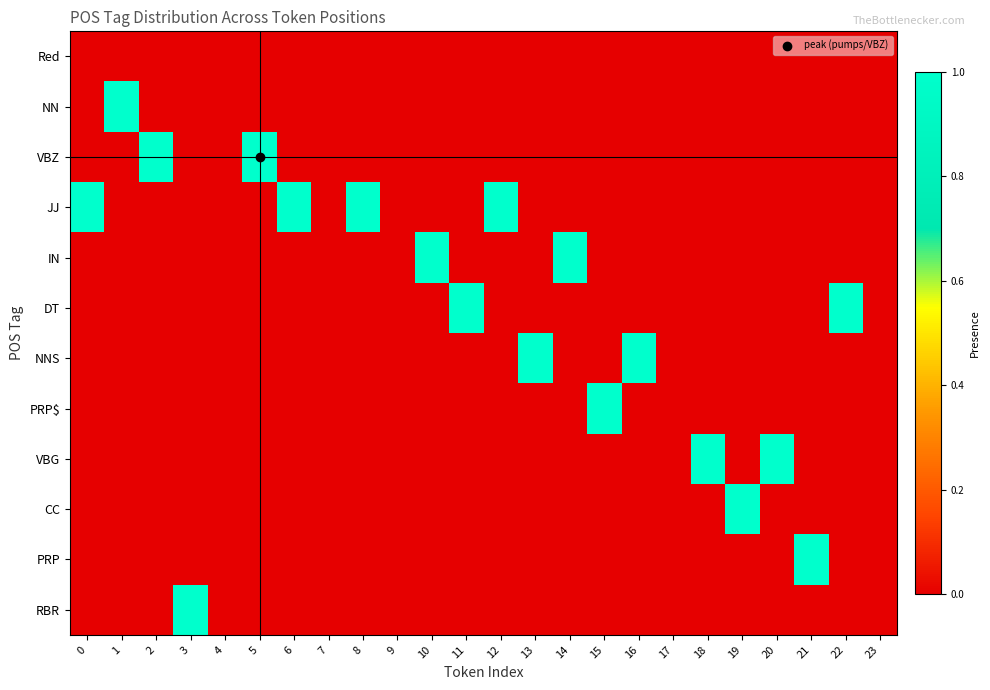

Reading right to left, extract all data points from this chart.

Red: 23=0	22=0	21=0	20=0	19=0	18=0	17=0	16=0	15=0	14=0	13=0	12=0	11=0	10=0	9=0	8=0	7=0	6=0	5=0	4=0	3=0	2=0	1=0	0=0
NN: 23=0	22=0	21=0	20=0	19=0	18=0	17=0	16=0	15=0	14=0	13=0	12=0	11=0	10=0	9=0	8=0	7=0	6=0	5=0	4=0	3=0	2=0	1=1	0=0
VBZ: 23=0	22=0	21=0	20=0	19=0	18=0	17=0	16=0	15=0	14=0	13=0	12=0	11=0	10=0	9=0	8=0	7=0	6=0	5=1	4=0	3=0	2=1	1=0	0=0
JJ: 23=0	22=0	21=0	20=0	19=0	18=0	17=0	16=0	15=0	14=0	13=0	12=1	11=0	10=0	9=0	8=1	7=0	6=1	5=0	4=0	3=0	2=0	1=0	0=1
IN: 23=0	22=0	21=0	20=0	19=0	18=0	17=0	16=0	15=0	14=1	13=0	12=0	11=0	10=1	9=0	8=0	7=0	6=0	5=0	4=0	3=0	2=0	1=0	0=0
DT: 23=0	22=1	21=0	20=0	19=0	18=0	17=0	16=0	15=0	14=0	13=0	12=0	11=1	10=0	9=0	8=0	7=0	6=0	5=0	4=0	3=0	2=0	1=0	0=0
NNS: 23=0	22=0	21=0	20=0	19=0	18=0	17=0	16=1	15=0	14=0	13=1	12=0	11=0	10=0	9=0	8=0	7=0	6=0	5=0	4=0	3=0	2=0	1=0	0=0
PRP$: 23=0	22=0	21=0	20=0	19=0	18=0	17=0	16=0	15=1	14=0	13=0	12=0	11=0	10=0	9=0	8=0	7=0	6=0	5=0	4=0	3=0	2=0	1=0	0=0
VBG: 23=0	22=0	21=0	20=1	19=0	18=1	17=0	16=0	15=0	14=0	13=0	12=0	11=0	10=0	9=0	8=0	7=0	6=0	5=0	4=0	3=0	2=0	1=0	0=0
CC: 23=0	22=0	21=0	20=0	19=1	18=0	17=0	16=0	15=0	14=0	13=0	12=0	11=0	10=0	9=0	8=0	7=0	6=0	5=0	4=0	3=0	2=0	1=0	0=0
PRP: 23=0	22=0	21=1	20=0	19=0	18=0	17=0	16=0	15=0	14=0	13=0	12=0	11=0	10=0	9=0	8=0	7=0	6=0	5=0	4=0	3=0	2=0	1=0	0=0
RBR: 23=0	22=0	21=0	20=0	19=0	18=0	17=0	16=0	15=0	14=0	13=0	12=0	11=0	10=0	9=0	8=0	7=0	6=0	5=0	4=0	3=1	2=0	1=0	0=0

=-=-=

## EXERCISE BRIEF
Count the lines in the entries above that contain the string "data". Reply with the number only.

## SOLUTION TO THE PROBLEM
1